- [Activité]:
Pour chaque affirmation, dites si elle concorde avec le texte extrait ci-dessous. Répondez par oui ou non, puis citez mot pour mot le passage décisif.
(a) L'ARS a d'abord commandé 10 000 doses de vaccin.
(b) Le remboursement proposé début avril s'appliquait à toutes les personnes de plus de 65 ans.
(c) Le vaccin coûtait entre 150 et 180 euros par dose.

Dans cette autre colonie française affectée également par le chik depuis 2011, un programme a été lancé. En infectant des moustiques tigres par la bactérie Wolbachia il est possible de protéger les populations humaines de la transmission des virus du chik, de la dengue et du zika. Cette technique, utilisée également en Australie, au Vietnam ou en Indonésie a certainement un coût, mais comment comprendre que cette solution n’ait pu faire l’objet d’une discussion pour le territoire réunionnais ?
Un accès tardif et inégalitaire au vaccin
Quand la maladie commence à sérieusement se propager courant janvier 2025, l’ARS (agence régionale de santé) commande des doses de vaccin : d’abord 10 000 doses, mais le vaccin est considéré comme soin de « confort », vaccination du voyageur, et donc non remboursé. Quelque 10 000 doses pour 800 000 habitants, cela paraît léger si l’on veut protéger tout le monde. Si en plus il est payant, à raison de 150 à 180 euros par dose, cela paraît très injuste pour une population dont 40 % vit en dessous du seuil de pauvreté. Pendant ce temps-là, de nouveaux foyers se déclarent chaque semaine, et la bataille pour limiter l’extension de l’épidémie est déjà perdue.
La population réunionnaise réticente, qui doute de son gouvernement
Il faut attendre début avril pour que l’ARS offre un cadre de remboursement au vaccin, uniquement pour les personnes de plus de 65 ans souffrant de pathologies chroniques. Dans la foulée, 40 000 doses supplémentaires sont commandées. C’est à nouveau un loupé : les doses ne s’écoulent pas car les publics visés ont déjà contracté le virus ou n’ont pas confiance dans ce vaccin. Le doute vis-à-vis des autorités sanitaires ne date pas d’hier : les scandales à répétition ont marqué les esprits, de la crise du chlordécone jusqu’à la gestion calamiteuse du covid. Des explications rationnelles des médecins impliqués se heurtent dorénavant aux arguments antivax et complotistes. Les doses qui sont là ne trouvent donc pas preneur : option arrivée trop tard, mal expliquée, et surtout amenée par des autorités qui n’ont plus de confiance acquise.

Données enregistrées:
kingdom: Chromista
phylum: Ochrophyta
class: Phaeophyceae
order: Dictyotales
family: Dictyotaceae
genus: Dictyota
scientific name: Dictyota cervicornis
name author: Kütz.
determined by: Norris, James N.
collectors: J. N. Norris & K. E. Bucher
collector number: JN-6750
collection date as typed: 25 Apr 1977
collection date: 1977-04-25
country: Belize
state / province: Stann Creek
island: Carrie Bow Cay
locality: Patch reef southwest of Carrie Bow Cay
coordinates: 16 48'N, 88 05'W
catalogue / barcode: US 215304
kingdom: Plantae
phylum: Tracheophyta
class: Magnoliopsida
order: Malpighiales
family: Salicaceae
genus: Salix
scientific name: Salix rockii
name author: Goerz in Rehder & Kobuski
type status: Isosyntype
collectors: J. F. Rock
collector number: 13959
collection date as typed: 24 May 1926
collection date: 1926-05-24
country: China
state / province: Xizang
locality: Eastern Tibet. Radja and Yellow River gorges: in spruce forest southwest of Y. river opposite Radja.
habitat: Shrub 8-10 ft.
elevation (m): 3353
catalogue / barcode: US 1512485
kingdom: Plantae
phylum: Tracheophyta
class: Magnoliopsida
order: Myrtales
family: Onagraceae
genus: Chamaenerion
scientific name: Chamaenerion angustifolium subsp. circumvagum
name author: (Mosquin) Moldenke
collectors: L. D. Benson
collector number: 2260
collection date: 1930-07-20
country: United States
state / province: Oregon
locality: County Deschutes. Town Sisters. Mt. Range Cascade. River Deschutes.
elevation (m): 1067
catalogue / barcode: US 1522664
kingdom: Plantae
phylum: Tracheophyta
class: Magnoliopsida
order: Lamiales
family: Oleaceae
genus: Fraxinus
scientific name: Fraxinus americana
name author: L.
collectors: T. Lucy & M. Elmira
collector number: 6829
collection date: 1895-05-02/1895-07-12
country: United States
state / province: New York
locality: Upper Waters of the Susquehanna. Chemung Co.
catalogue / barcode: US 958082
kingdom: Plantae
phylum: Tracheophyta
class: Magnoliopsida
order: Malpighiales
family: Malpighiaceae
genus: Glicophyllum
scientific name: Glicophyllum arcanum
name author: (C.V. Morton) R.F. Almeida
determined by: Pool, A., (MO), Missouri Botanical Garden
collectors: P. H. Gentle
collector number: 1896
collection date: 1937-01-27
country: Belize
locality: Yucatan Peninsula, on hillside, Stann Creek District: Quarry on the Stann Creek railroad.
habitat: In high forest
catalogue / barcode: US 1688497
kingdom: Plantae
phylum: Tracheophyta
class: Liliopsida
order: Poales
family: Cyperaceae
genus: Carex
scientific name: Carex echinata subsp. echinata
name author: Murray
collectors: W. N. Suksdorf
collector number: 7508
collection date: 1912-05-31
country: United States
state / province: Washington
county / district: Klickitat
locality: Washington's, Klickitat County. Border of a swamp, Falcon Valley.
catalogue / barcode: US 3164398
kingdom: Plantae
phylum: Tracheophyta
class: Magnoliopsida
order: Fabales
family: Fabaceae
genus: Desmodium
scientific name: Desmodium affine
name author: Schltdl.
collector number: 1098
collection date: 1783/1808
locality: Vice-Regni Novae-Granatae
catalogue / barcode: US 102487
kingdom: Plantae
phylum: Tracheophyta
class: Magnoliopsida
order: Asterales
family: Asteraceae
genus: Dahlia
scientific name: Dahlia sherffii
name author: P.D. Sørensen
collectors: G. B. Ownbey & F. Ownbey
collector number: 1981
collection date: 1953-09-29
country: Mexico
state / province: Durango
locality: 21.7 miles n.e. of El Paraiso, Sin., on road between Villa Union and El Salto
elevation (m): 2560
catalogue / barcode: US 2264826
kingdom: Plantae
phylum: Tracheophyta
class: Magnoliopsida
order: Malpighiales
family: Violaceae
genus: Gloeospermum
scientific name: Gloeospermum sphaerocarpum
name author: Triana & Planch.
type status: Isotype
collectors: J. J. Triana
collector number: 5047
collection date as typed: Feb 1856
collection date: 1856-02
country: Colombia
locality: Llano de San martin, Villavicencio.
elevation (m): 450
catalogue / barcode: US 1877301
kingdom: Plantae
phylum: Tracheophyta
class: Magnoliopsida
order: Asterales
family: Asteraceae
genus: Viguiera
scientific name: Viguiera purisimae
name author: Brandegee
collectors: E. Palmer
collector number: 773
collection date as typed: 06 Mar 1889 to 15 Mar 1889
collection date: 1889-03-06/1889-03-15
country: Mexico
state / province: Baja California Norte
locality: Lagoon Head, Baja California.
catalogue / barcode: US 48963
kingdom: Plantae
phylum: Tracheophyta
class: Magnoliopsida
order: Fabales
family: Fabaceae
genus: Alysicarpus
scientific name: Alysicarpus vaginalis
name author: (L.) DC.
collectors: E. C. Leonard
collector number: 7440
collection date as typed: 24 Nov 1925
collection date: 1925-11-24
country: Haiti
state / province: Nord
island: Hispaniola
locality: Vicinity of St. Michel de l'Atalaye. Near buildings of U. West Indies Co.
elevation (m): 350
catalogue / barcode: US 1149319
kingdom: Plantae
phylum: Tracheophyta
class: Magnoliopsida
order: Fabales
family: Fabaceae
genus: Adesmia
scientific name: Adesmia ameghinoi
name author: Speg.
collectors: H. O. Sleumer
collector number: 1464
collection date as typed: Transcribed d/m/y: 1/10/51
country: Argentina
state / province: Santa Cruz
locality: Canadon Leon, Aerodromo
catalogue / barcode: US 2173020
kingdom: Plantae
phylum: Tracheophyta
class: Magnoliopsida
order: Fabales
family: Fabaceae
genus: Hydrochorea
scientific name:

- [Réponse]:
(a) Oui : « d’abord 10 000 doses »
(b) Non : « uniquement pour les personnes de plus de 65 ans souffrant de pathologies chroniques »
(c) Oui : « à raison de 150 à 180 euros par dose »